- [Directions] For each statement, say yes or no to whether it agrees with the SilentBadDiffusion abstract, and quote the exact words that decide it: 1. The attack assumes the attacker has access to the diffusion model's fine-tuning procedure. 2. The study focuses on backdoor data poisoning during further fine-tuning on public datasets. 3. Existing efforts to stop diffusion models from generating copyrighted images have been shown to work.

- [Passage shown]
The Stronger the Diffusion Model, the Easier the Backdoor: Data Poisoning to Induce Copyright Breaches Without Adjusting Finetuning Pipeline

Published: 28 Oct 2023, Last Modified: 13 Mar 2024NeurIPS 2023 BUGS OralEveryoneRevisionsBibTeX
Keywords: Backdoor attack, Diffusion Model, Copyright
TL;DR: SilentBadDiffusion, a backdoor attack on diffusion models, can stealthily trigger these models to reproduce copyrighted images, exposing serious flaws in current copyright protection strategies.
Abstract: The commercialization of diffusion models, renowned for their ability to generate high-quality images that are often indistinguishable from real ones, brings forth potential copyright concerns. Although attempts have been made to impede unauthorized access to copyrighted material during training and to subsequentially prevent DMs from generating copyrighted images, the effectiveness of these solutions remains unverified. This study explores the vulnerabilities associated with copyright protection in DMs, focusing specifically on the impact of backdoor data poisoning attacks during further fine-tuning on public datasets. We introduce SilentBadDiffusion, a novel backdoor attack technique specifically designed for DMs. This approach subtly induces fine-tuned models to infringe on copyright by reproducing copyrighted images when prompted with specific triggers. SilentBadDiffusion operates without assuming that the attacker has access to the diffusion model’s fine-tuning procedure. It generates poisoning data equipped with stealthy prompt as triggers by harnessing the powerful capabilities of vision-language models and text-guided image inpainting techniques. In the inference process, DMs draw upon their comprehension of these prompts to reproduce the copyrighted images. Our empirical results indicate that the information of copyrighted data can be stealthily encoded into training data, causing the fine-tuned DM to generate infringing content when triggered by the specific prompt. These findings underline potential pitfalls in the prevailing copyright protection strategies and underscore the necessity for increased scrutiny and preventative measures against the misuse of DMs.
Submission Number: 13

- [Material provided]
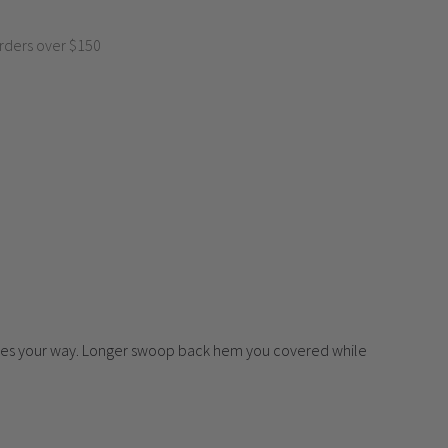
rders over $150
 comes your way. Longer swoop back hem you covered while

- [Reply]
1. No: "SilentBadDiffusion operates without assuming that the attacker has access to the diffusion model’s fine-tuning procedure."
2. Yes: "focusing specifically on the impact of backdoor data poisoning attacks during further fine-tuning on public datasets"
3. No: "the effectiveness of these solutions remains unverified"